Chronique Le Jeudi: L’Europe, ça s’explique
January 19, 2012 by Charles Goerens
SUBIR OU AGIR?
2012 va être une année décisive à la fois pour les Français et les Américains. Outre les choix cruciaux de politique économique et sociale, qui s’imposent en cette période de crise, les électeurs des deux pays auront à se prononcer sur leur future direction politique.
Chacun de ces processus démocratiques sera lourd de conséquences pour l’Union européenne, dont le centre de gravité politique tend à se déplacer de plus en plus vers Berlin. C’est, en effet, à Berlin que se préparent les grandes orientations pour la zone Euro.
Berlin a été à l’origine du projet d’Accord intergouvernemental actuellement en discussion. C’est à Berlin que le coup de grâce vient d’être donné à l’intégration européenne, telle que conçue par Helmut Kohl.
Serions-nous dès lors confrontés à un nouveau rapport de forces à l’intérieur de l’Union européenne?
Assurément oui, puisque plus rien ne semble désormais freiner les ardeurs d’une Allemagne habituée à des performances économiques très enviables, dans sa volonté d’adopter une posture politique plus robuste.
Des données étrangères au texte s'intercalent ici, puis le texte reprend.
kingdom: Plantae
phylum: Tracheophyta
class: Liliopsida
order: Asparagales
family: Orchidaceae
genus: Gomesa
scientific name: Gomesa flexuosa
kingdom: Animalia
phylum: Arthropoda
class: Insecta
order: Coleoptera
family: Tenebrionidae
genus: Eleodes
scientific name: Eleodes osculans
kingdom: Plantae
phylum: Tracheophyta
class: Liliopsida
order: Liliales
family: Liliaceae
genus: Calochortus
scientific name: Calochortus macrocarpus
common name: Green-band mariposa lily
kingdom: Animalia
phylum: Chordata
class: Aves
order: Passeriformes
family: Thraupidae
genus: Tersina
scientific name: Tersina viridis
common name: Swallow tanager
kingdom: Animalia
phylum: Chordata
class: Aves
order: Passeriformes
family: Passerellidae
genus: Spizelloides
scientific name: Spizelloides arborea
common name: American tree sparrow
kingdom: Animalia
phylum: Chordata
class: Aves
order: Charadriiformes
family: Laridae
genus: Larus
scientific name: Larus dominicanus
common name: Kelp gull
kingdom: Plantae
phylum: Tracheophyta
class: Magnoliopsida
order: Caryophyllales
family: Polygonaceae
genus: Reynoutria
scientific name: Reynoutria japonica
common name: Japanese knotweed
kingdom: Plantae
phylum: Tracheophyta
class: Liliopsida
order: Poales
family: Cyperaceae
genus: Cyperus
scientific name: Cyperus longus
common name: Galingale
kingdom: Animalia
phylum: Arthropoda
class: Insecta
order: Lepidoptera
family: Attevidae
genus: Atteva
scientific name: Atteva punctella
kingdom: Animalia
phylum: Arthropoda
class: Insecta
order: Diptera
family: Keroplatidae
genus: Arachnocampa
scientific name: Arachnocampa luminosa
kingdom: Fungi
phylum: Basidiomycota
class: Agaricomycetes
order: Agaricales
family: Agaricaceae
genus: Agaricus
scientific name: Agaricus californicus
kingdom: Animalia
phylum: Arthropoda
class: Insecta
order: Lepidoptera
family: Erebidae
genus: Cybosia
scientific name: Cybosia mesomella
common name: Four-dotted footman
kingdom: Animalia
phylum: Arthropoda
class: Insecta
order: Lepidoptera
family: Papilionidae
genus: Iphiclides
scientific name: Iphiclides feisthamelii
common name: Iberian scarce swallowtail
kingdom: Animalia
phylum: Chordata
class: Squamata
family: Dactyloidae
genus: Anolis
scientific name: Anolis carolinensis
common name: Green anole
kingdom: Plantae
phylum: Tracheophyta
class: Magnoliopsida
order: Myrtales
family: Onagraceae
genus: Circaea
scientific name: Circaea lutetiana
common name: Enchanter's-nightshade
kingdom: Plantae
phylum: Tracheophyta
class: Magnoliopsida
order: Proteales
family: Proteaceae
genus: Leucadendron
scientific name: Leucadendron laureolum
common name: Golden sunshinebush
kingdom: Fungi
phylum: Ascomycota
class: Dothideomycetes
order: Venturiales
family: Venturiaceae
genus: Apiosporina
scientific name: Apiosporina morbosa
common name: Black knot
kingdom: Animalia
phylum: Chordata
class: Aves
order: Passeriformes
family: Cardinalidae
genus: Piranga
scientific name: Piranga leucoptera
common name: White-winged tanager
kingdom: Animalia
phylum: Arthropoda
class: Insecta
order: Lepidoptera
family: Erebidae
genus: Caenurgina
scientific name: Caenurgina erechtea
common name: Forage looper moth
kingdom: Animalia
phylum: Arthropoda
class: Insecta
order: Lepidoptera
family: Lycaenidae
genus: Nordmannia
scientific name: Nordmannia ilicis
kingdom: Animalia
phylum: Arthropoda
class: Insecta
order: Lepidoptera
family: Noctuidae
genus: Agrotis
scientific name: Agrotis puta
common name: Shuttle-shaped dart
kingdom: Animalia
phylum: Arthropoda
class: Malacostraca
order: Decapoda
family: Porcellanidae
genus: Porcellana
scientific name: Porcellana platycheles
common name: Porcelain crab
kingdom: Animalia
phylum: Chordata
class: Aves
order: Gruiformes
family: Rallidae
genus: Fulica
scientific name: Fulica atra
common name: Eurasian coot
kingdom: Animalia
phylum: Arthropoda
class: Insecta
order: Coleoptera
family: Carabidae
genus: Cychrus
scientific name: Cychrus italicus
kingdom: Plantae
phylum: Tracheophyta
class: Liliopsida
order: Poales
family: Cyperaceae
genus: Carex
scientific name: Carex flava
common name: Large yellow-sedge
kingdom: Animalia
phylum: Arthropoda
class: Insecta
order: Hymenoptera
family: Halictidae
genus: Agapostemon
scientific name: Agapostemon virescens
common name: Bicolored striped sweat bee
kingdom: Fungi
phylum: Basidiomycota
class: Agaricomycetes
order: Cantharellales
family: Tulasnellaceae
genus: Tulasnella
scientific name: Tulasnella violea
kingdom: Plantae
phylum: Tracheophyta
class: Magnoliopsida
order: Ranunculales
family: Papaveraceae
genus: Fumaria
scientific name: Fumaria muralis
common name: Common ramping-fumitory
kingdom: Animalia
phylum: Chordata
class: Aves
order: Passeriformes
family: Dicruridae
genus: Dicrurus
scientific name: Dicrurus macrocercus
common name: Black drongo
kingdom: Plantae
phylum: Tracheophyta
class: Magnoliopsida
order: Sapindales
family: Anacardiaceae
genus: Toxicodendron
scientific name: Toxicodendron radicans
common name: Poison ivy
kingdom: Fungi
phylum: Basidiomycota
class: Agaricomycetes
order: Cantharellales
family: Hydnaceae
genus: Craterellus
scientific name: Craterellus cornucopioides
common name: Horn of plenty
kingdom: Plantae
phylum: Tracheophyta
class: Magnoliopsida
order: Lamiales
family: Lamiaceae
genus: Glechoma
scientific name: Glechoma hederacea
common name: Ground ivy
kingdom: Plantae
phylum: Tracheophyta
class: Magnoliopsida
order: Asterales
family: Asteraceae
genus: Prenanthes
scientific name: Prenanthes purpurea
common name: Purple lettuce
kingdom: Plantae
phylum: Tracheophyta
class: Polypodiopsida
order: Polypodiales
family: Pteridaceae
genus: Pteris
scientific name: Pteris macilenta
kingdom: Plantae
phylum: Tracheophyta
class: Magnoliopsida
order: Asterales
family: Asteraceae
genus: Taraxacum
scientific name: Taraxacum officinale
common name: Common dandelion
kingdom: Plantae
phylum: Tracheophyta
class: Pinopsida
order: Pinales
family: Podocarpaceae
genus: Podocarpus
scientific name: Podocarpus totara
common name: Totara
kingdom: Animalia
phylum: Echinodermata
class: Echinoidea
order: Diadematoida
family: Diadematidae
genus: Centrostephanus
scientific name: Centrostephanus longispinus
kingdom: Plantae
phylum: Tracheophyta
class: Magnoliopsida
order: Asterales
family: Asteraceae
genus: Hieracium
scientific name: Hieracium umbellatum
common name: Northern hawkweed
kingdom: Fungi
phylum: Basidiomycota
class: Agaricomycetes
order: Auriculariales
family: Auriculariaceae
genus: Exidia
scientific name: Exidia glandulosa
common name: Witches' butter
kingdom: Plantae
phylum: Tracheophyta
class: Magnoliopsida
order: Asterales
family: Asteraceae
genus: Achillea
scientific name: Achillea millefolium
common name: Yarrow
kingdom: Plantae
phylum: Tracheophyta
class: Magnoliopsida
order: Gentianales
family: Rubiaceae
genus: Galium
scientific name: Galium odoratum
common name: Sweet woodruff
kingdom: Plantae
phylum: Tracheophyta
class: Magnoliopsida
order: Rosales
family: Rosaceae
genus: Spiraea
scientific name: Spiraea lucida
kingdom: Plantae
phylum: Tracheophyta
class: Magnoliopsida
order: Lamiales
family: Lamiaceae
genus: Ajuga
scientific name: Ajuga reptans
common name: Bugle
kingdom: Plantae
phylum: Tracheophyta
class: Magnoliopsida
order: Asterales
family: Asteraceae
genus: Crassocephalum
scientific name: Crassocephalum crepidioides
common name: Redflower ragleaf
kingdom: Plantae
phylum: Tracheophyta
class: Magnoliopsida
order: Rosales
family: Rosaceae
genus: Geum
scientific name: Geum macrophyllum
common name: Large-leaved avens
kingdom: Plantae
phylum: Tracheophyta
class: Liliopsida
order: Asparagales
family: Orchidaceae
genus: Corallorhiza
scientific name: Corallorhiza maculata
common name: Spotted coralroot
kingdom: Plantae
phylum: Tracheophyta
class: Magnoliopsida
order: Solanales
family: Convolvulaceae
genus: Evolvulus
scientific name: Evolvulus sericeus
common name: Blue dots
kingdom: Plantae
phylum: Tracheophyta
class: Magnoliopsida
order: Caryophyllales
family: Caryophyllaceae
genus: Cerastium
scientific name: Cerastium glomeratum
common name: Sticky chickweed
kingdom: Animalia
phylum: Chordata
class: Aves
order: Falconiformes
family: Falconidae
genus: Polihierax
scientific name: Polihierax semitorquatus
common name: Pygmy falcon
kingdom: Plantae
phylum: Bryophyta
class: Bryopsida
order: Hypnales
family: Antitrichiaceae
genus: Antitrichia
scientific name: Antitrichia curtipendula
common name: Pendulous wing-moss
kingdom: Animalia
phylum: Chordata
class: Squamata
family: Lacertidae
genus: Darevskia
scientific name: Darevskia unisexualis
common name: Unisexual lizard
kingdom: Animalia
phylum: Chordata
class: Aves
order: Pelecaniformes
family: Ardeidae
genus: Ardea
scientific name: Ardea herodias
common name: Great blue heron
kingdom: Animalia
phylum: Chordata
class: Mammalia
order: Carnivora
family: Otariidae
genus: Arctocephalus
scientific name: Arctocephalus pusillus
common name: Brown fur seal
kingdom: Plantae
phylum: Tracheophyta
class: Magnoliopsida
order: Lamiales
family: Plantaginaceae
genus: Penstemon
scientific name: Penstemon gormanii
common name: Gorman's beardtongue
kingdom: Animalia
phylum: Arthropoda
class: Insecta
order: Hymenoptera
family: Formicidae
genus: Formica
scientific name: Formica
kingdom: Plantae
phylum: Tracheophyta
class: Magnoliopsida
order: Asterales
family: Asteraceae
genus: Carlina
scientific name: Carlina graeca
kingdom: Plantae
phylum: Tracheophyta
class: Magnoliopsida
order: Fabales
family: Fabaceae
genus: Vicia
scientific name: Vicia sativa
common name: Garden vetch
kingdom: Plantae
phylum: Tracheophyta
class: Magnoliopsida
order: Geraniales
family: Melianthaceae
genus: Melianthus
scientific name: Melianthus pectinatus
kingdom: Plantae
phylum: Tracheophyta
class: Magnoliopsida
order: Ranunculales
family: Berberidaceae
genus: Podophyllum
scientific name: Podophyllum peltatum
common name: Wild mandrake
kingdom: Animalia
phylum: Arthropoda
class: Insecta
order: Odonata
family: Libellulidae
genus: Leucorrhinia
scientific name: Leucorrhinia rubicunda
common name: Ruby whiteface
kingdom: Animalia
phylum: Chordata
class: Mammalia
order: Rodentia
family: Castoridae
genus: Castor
Le contraste avec l’Allemagne de l’après-guerre, souffrant d’un complexe d’infériorité, est patent.
Toutefois, la RFA paraît d’autant plus forte que ses partenaires continuent à s’enliser dans la difficulté, ce qui est notamment le cas pour la France. C’est sur cette toile de fond que l’élection présidentielle dans l’Hexagone prend toute son importance.
Le Président qui sortira des urnes, d’ici quelques mois, devra avoir l’autorité suffisante pour signaler à l’Allemagne que les Français n’accepteront plus d’être marginalisés dans le cadre des rapports franco-allemands. Il faut l’espérer. Ce qui donnerait, par ailleurs, aux Français l’opportunité de s’exprimer au nom de tous les Européens soucieux de ne plus voir leurs chefs d’Etat et de gouvernement condamnés à subir le diktat d’outre-Rhin?
Pour être clair, les candidats à l’élection présidentielle pèseront d’autant plus lourdement, tant en France qu’en Europe, qu’ils seront à même de répondre aux attentes de tous les Européens. Et de contribuer ainsi à mettre en place une gouvernance garante à la fois d’un système décisionnel efficace, sans toutefois heurter le principe d’égalité statutaire de tous les Etats membres.
Pour ce qui est de l’élection du Président des Etats-Unis, si celle-ci relève, bien entendu, de la responsabilité des citoyens américains, elle nous concerne également. Ainsi, bien avant l’élection proprement dite, nombre de décisions concernant les affaires du monde sont-elles reportées à plus tard. L’on perçoit déjà, dix mois avant l’échéance, cet effet paralysant qui caractérise en général les périodes préélectorales aux Etats-Unis.
De plus, entre le 6 novembre 2012, jour de l’élection, et le 20 janvier 2013, date de l’investiture du nouveau Président des Etats-Unis, ce dernier donne la priorité à la constitution de sa nouvelle administration; s’y ajoutent les cent premiers jours de la nouvelle équipe, qui jouit, de ce fait, d’une sorte d’état de grâce. Nous voilà déjà arrivés au mois de mai 2013. Serions-nous dès lors réduits au rôle de simple observateur en attendant la fin de la période de rodage à Washington?
Ne tablons pas sur la fatalité! L’Union européenne, qui aspire à devenir un acteur global, serait bien inspirée de profiter de cette période de 15 mois pour faire part aux candidats à l’élection présidentielle d’abord, et au Président élu ensuite, des vues de l’Union sur les grands thèmes que sont les relations transatlantiques, le changement climatique, la crise économique, les relations avec les pays en développement…
Pour une Europe qui, au fil des ans, a fini par accepter le leadership américain dans nombre de domaines, s’agirait-il d’une initiative d’ores et déjà vouée à l’échec? Pas nécessairement. Il faut oser. Cela ne pourra se faire cependant que si l’Union européenne arrive à définir des positions claires sur les grands sujets d’intérêt commun. A cette fin, elle serait bien inspirée de recourir de nouveau à la méthode communautaire. Les termes du choix sont bien clairs: partager un peu plus de souveraineté et peser davantage dans un monde marqué par la globalisation ou accepter de se priver de toute possibilité d’influer sur le cours de choses. Pourquoi devrait-on se priver d’une opportunité d’agir à un moment où les décisions ne sont pas encore prises? L’alternative consisterait tout simplement à accepter le fait accompli.